Top of DATA FOR REVIEW

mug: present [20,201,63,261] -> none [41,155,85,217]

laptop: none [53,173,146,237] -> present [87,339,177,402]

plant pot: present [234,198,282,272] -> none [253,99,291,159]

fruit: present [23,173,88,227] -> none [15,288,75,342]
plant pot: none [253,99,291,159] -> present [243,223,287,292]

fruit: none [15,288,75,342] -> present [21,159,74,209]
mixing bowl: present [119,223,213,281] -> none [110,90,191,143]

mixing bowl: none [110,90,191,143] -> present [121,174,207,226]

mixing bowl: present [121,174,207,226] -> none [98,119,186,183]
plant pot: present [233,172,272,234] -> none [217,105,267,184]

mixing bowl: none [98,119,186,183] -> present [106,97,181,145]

Bottom of DATA FOR REVIEW
Top of DATA FOR REVIEW

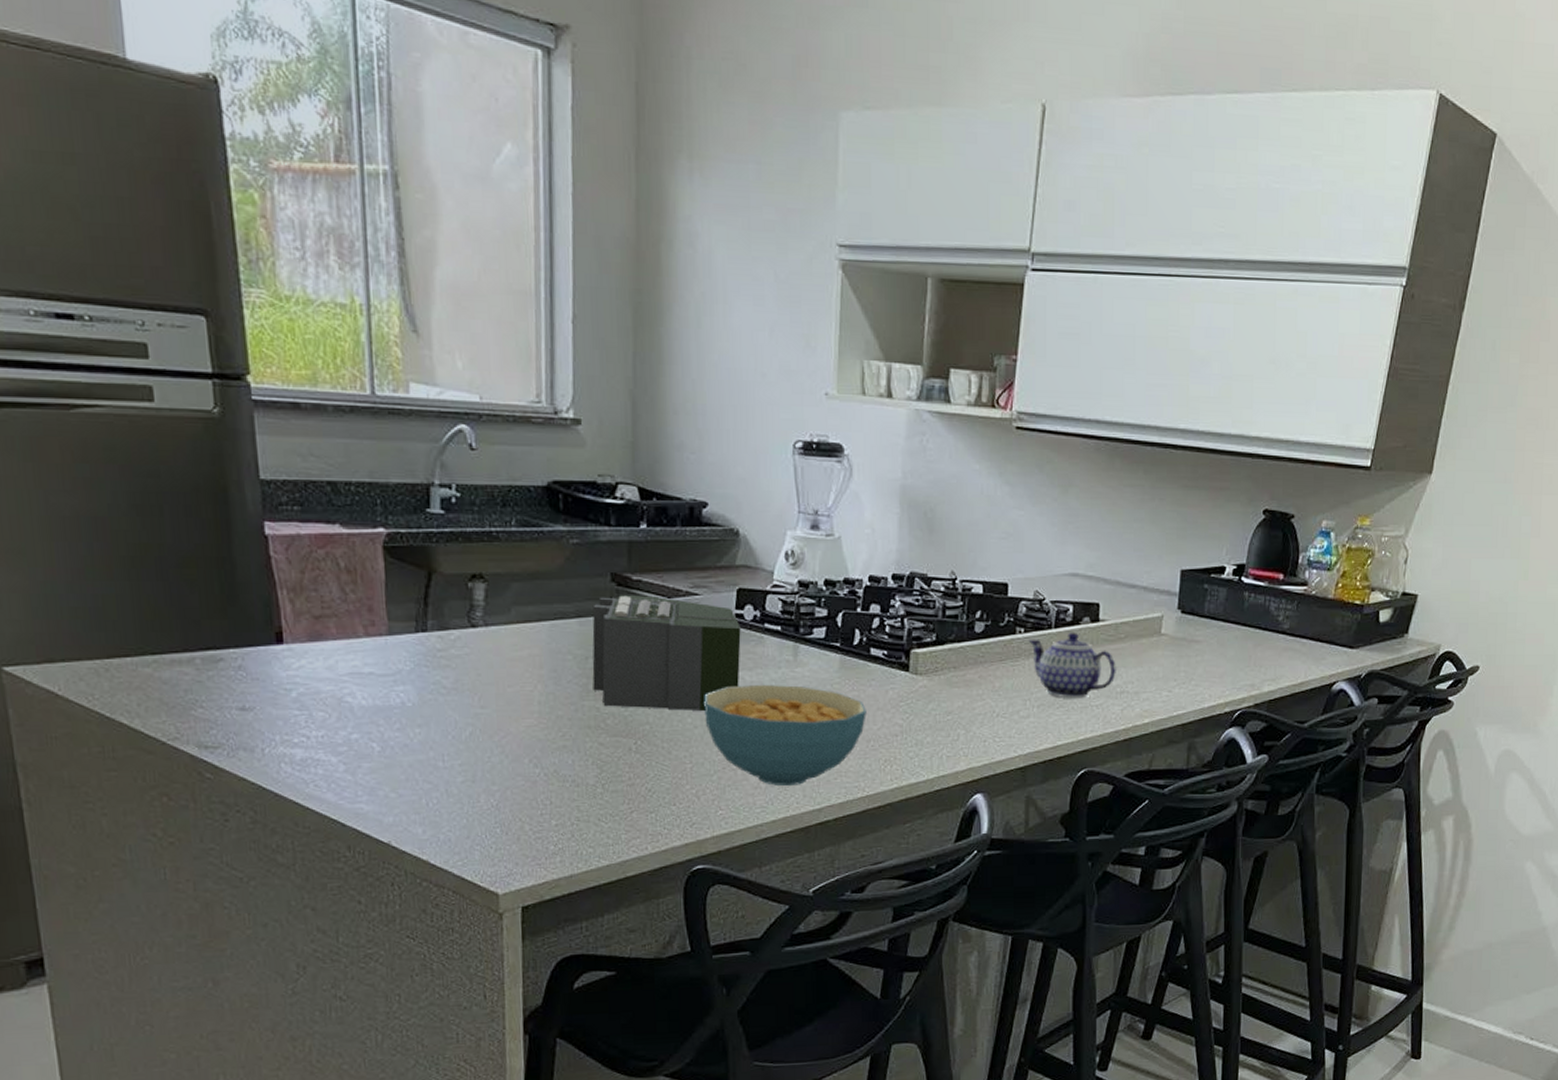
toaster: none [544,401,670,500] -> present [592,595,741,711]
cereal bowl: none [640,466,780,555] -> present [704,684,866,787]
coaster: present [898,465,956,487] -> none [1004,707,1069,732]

Bottom of DATA FOR REVIEW
Top of DATA FOR REVIEW

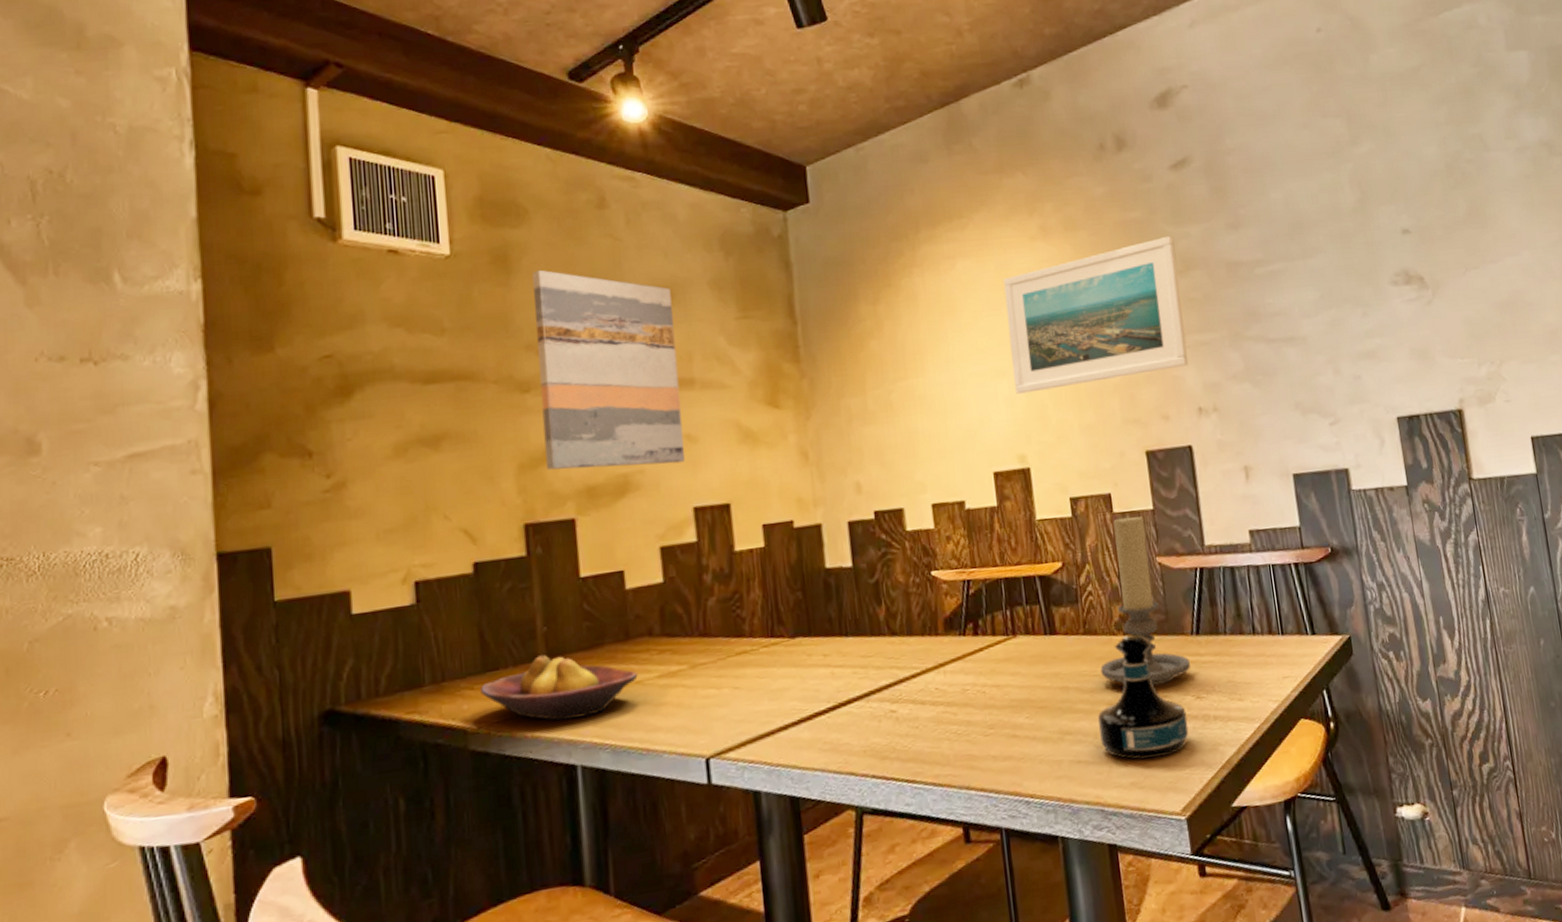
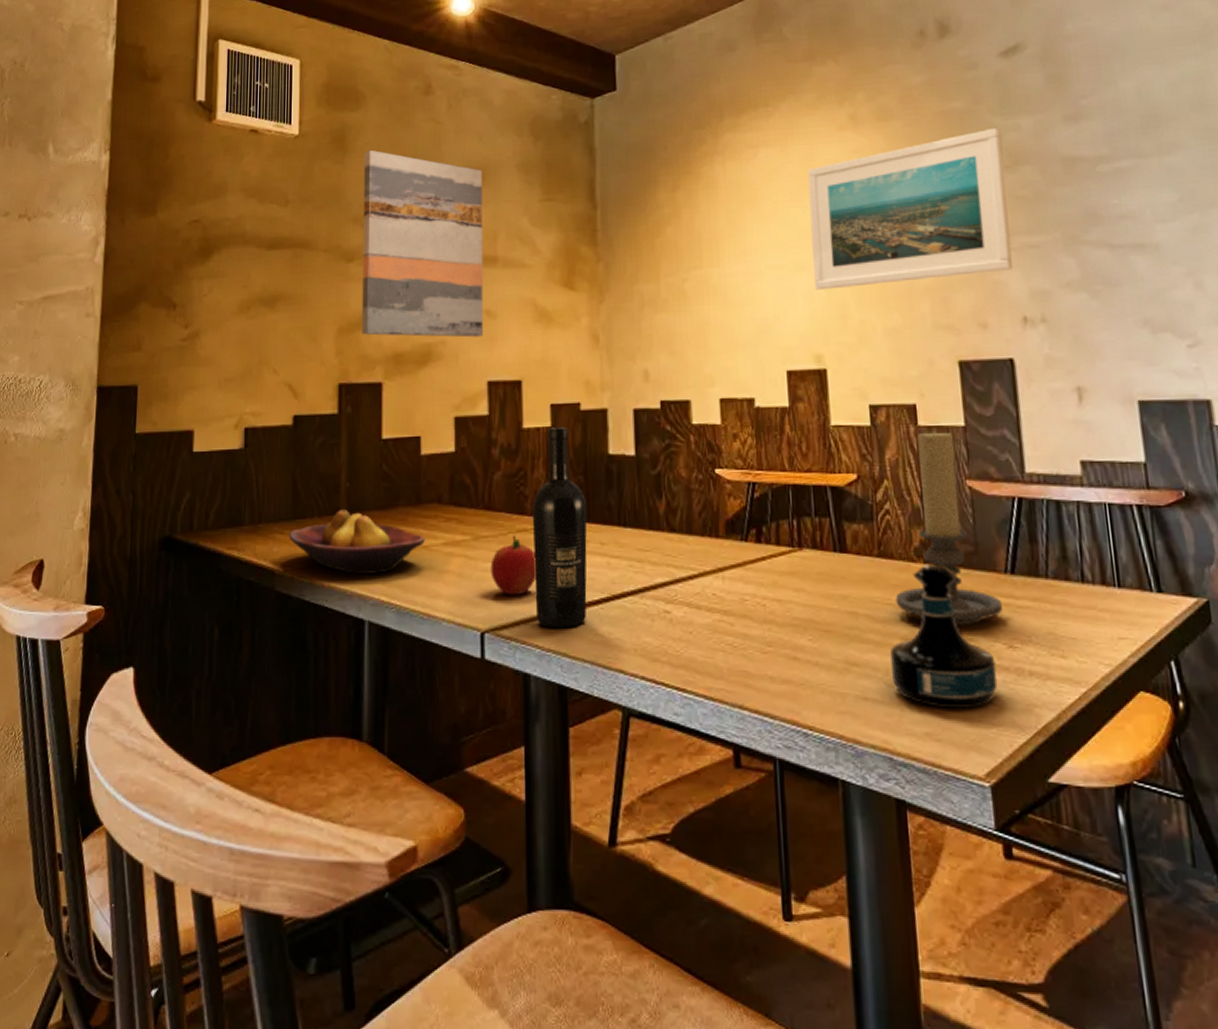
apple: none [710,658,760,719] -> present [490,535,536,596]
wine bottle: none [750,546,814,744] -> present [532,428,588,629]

Bottom of DATA FOR REVIEW

On how many lines of the data does "fruit" appear? Give only that number.

- [ANSWER FOR THIS EXERCISE]: 2